**Your goal**
Copy every item below word for word, but leave the pictures out.
━━━ Information
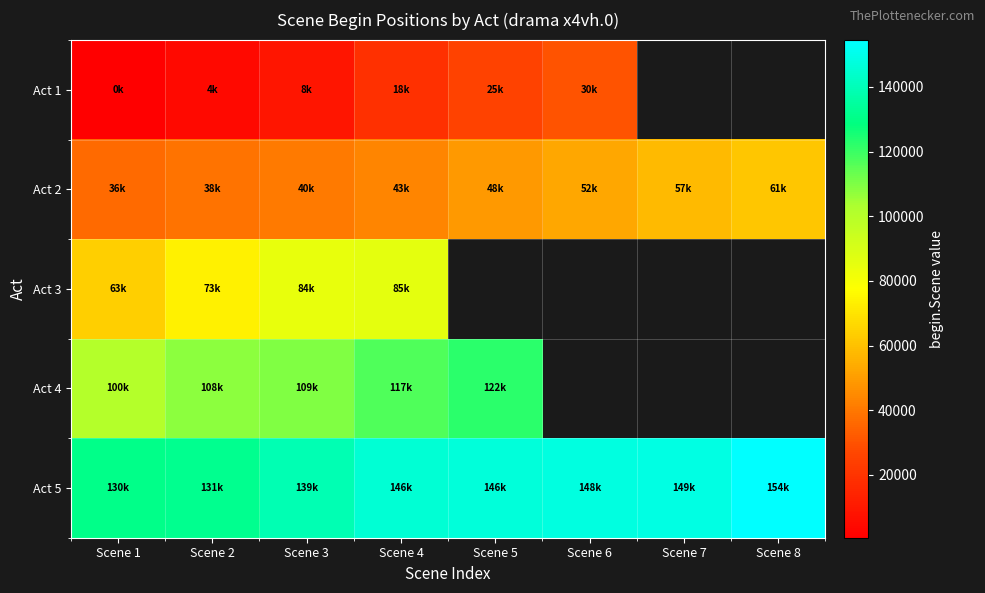

How many positive values does the Act 1 series have?

6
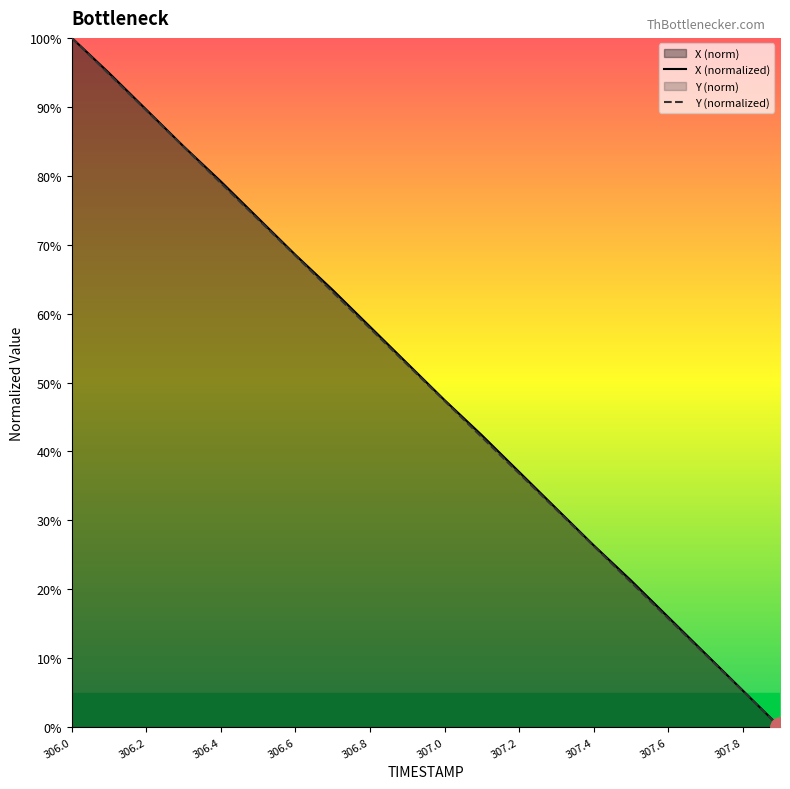

How many data points in X are less than 52?

10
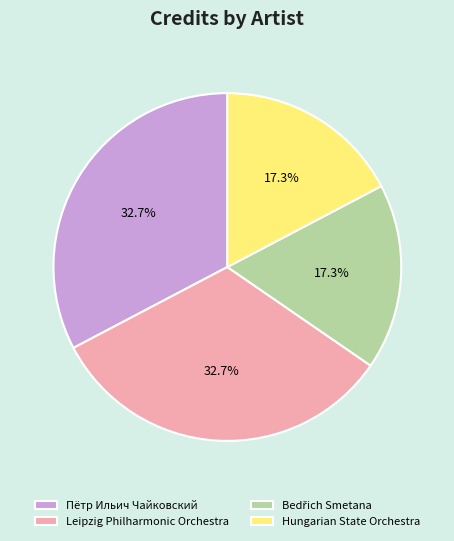

How much of the chart is everything except Hungarian State Orchestra?

82.7%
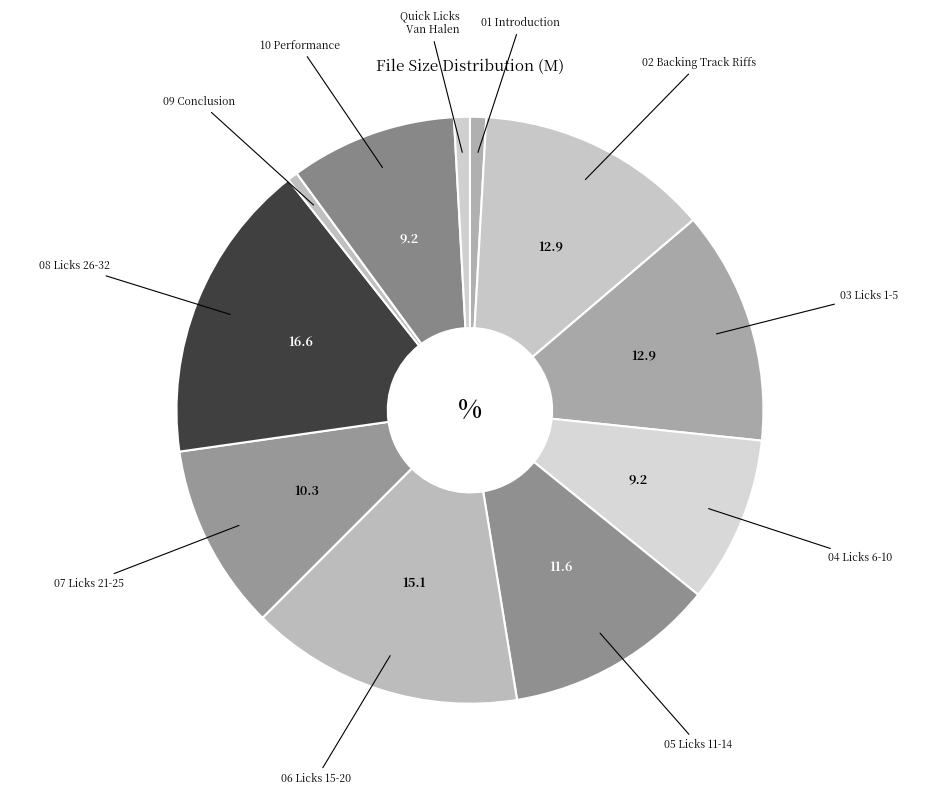

What is the ratio of the value at 10 Performance to the value at 02 Backing Track Riffs?

0.7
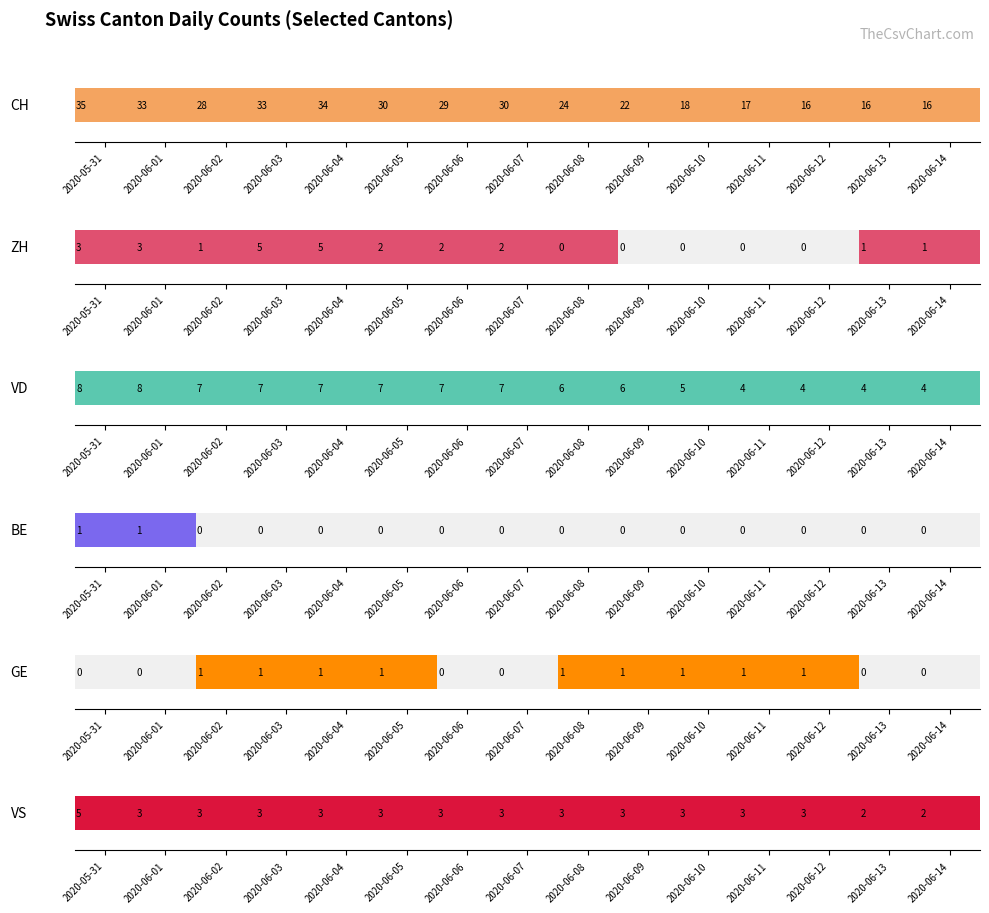

What position from the right is 2020-06-01?

14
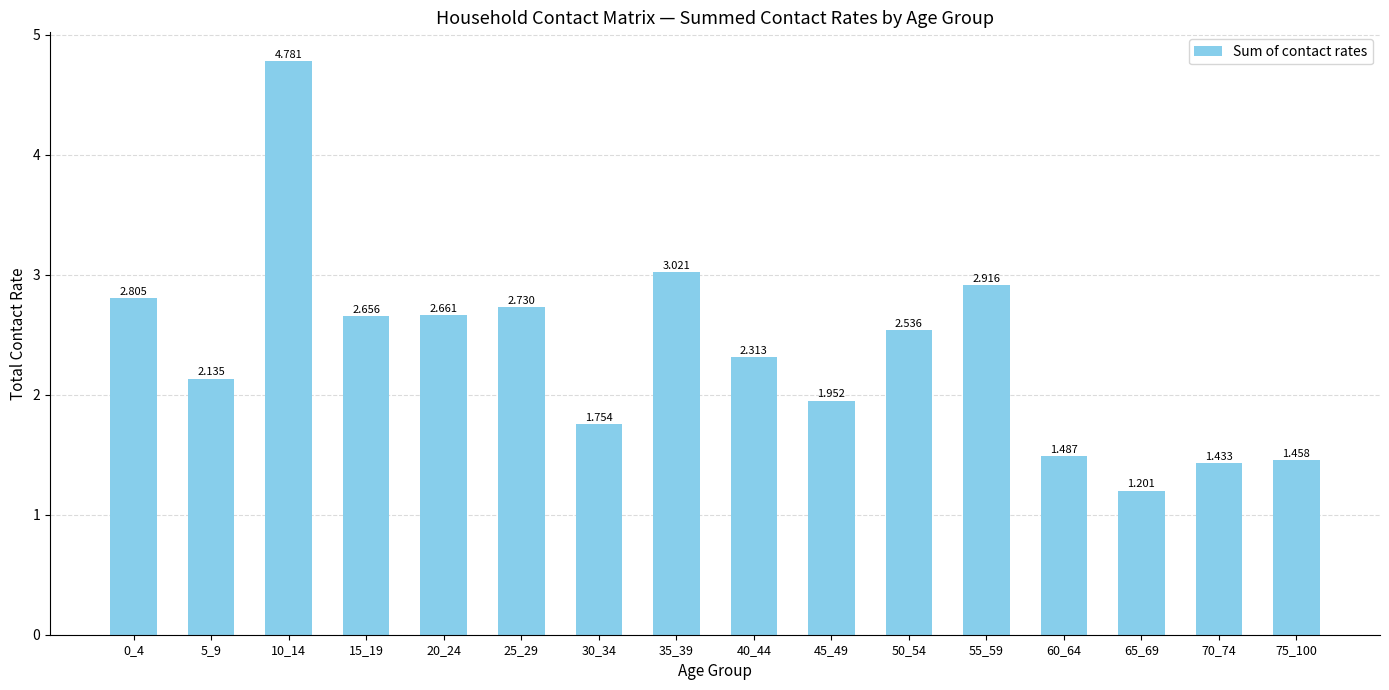

List the labels in order of value, largest first.

10_14, 35_39, 55_59, 0_4, 25_29, 20_24, 15_19, 50_54, 40_44, 5_9, 45_49, 30_34, 60_64, 75_100, 70_74, 65_69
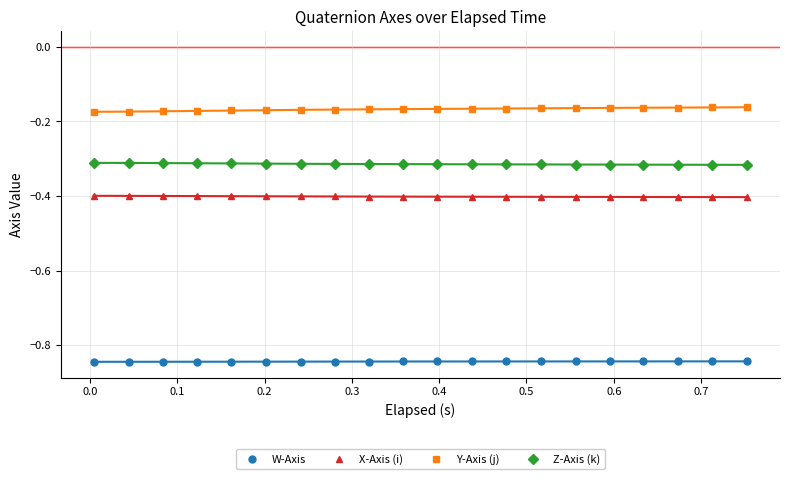

What is the value of the Z-Axis (k) point at the 10th from the left?

-0.3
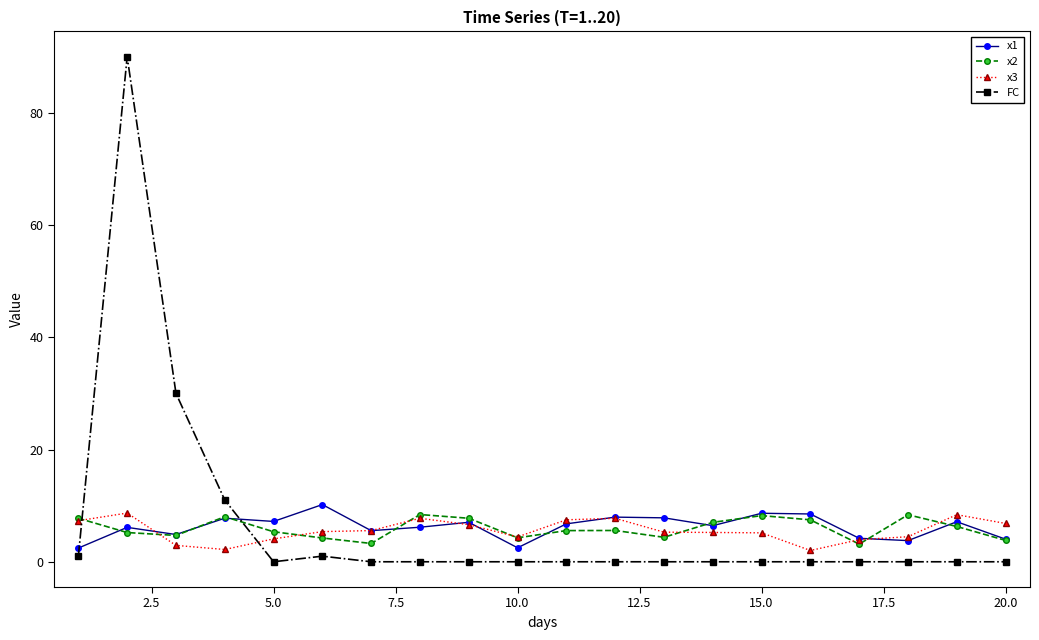

How many lines are shown in the chart?

4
━━━━━━
**Reply**
How many positive values does the Act 1 series have?

6

How many data points in X are less than 52?

10

How much of the chart is everything except Hungarian State Orchestra?

82.7%

What is the ratio of the value at 10 Performance to the value at 02 Backing Track Riffs?

0.7

What position from the right is 2020-06-01?

14

List the labels in order of value, largest first.

10_14, 35_39, 55_59, 0_4, 25_29, 20_24, 15_19, 50_54, 40_44, 5_9, 45_49, 30_34, 60_64, 75_100, 70_74, 65_69

What is the value of the Z-Axis (k) point at the 10th from the left?

-0.3

How many lines are shown in the chart?

4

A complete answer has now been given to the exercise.